Our economy still boasts an estimated 12% of Africa’s overall GDP, more than 50% of the GDP is made up of imports and exports are very ‘trade-friendly’ while at least 35% of our GDP is Foreign Direct investments (FDI).
Despite the economic challenges of recent years, exacerbated the energy crisis, and resultant economic hardships, South Africa remains the most industrialised and diversified economy in Africa.
It also boasts modern communication, banking, road and general logistics infrastructure that is unmatched, and has the requisite economic fundamentals to accelerate economic growth as many global markets begin to emerge from several difficulties.
Stellantis, the world’s third largest auto manufacturer by sales and the owner of brands including Fiat, Peugeot, Citroen and Jeep, plans to manufacture and sell a million vehicles from the proposed plant by 2030, a move that would help it achieve a 70% regional production autonomy – a true testament of South Africa’s resilient economy.
Though our saving grace over the last few years has been our strong and highly developed mining and agriculture sectors, the country still has very resilient and highly competitive industry and services sectors.
These along with manufacturing, wholesale and retail trade, financial services, transport and tourism remain the country’s economic engine sectors.
Our economy, though the third largest in the continent, remains the most industrialised, technologically advanced and most diverse in Africa. And we are one of only eight upper-middle-income economies in the continent.
South Africa, when compared to its emerging market peers, has also fared very well in the post-Covid period and slightly avoided a recession twice.

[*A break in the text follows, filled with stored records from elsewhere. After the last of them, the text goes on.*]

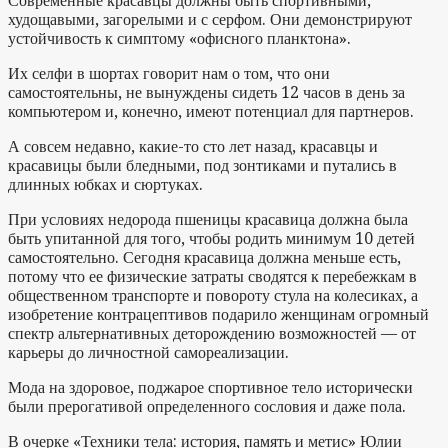
Современные красавцы должны быть спортивными,
худощавыми, загорелыми и с серфом. Они демонстрируют
устойчивость к симптому «офисного планктона».
Их селфи в шортах говорит нам о том, что они
самостоятельны, не вынуждены сидеть 12 часов в день за
компьютером и, конечно, имеют потенциал для партнеров.
А совсем недавно, какие-то сто лет назад, красавцы и
красавицы были бледными, под зонтиками и путались в
длинных юбках и сюртуках.
При условиях недорода пшеницы красавица должна была
быть упитанной для того, чтобы родить минимум 10 детей
самостоятельно. Сегодня красавица должна меньше есть,
потому что ее физические затраты сводятся к перебежкам в
общественном транспорте и повороту стула на колесиках, а
изобретение контрацептивов подарило женщинам огромный
спектр альтернативных деторождению возможностей — от
карьеры до личностной самореализации.
Мода на здоровое, поджарое спортивное тело исторически
были прерогативой определенного сословия и даже пола.
В очерке «Техники тела: история, память и метис» Юлии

This can be credited to the government’s Economic Reconstruction and Recovery Plan (ERRP), which was crafted to rekindle economic activity post-pandemic in a manner that ensures sustainability, resilience and inclusiveness. The ERRP is also an opportunity to create a crop of new black industrialists.
To achieve this, the ERRP also aims at diversifying the manufacturing base, improving its competitiveness and dynamism, increasing its participation in regional and global markets, reducing concentration levels and achieving effective transformation.
Besides the economic statistics, further evidence that investors still have a lot of appetite to deploy capital into our economy is the rate of pledges committed at the President’s annual South African Investment Conference (SAIC) that have materialised.
Since its inception back in 2018 when president Cyril Ramaphosa announced a target of R1.2 trillion investments over the five-year term, despite the unforeseen challenges of COVID-19, at least 64% (R774 billion) of the targeted pledges from 152 major businesses were made in the first three years alone.
Over the last year, many of these commitments have resulted in the companies that made those commitments investing in new factories, call centres, solar power plants, undersea fiber optic cables, the expansion of production lines and the adoption of new technologies.
Importantly, these investments have resulted in new jobs and new opportunities for small emerging businesses. The investments that have flowed into the economy to date have contributed to a substantial increase in local production.
The current state of our economy only proves that South Africa is truly resilient.
When most emerging economies are barely recovering post-COVID-19, ours managed to absorb and survive the most paralysing pandemic years without slumping into a recession, or having hyperinflations that killed some sectors in other countries.
With almost all government’s plans to address all key issues already in motion, it is not surprising investors continue to flock to our shores. Mobilising over R2 trillion in new investment by 2028 to fast-track economic growth is a realistic and achievable target to attract sustainable investments to harness economic growth and create jobs.